O Brasil conta com mais de 4 mil juízes do trabalho que decidem as questões relacionadas ao trabalho infantil, mas são necessários fiscais para auxiliar nessa função. São necessários fiscais que estejam à altura desse número, não faz sentido ter menos fiscais na ponta, onde se identifica o problema no ambiente do serviço público, e um número superior de juízes depois.

No Brasil, o trabalho infantil não é considerado crime, diferentemente do que ocorre em outros países; nesse caso, a tutela penal pode ajudar em situações mais graves e também a especialização, que traz uma série de vantagem. São juízes que estão mais habilitados para esse tipo de análise e para que esses casos sejam julgados em um tempo menor. Diversas crianças atuam na área artística, como atores, cantores, mas, segundo o professor Feliciano, existe uma tese de que a Justiça do Trabalho não estaria preparada para lidar com essa questão.

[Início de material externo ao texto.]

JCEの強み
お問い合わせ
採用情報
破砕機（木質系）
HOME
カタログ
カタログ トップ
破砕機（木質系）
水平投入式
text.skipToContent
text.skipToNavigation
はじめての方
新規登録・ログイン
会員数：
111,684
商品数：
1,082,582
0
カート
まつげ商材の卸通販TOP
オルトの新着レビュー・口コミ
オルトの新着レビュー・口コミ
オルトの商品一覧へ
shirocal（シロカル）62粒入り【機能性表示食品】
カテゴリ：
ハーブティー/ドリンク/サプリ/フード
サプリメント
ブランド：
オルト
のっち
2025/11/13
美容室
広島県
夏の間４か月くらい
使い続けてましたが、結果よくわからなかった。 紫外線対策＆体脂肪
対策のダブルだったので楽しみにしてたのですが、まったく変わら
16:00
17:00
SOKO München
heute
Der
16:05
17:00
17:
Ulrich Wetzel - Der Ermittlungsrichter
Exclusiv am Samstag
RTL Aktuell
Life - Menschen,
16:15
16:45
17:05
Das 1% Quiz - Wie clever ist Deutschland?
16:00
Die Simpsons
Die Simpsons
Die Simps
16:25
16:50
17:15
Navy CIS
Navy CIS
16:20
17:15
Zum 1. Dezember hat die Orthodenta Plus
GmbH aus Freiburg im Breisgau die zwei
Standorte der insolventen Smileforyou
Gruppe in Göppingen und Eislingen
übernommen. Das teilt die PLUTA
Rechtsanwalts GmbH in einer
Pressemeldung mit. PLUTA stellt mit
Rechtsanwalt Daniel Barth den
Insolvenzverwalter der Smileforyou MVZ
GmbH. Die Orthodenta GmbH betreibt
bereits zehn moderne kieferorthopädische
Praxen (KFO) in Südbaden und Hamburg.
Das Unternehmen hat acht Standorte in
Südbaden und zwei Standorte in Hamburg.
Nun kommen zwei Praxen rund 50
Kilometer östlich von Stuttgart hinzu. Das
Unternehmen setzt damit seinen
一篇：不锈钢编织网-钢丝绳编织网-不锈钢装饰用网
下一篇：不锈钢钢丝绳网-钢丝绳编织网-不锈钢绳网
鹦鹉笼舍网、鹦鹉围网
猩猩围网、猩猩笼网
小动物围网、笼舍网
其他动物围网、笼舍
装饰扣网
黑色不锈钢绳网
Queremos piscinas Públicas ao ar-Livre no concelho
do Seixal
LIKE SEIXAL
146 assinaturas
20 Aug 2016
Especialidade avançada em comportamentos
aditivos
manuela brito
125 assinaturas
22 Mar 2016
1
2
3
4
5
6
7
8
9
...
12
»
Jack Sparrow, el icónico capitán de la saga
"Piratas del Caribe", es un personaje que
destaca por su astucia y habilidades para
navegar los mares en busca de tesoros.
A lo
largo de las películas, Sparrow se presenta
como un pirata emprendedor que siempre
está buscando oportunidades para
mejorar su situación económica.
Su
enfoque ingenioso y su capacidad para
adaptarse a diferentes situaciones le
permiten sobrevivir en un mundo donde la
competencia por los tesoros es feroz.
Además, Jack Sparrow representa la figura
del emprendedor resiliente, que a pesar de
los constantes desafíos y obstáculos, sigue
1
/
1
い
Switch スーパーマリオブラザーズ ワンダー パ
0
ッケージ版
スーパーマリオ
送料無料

“Revisar uma tese que o Supremo Tribunal Federal fixou há alguns anos, de relatoria do então ministro Marco Aurélio Mello, de que a Justiça do Trabalho não teria competência para os casos de trabalho infantil artístico, que é uma das poucas hipóteses em que se admite o trabalho infantil para atores, atrizes, cantores, cantoras mirins e, por alguma razão, os casos de trabalho infantil artísticos são apreciados pela Justiça Comum, como entende o STF. Todos os outros casos pela Justiça do Trabalho. É preciso que haja um pensamento único a respeito, sempre na perspectiva da proteção da criança e do adolescente, não do interesse do empresário do ramo de espetáculos. Por essa razão, seria importante que essa tese do Supremo Tribunal Federal fosse revertida pelo próprio Supremo, para que toda essa competência se concentrasse na Justiça do Trabalho”,  destaca o professor Feliciano.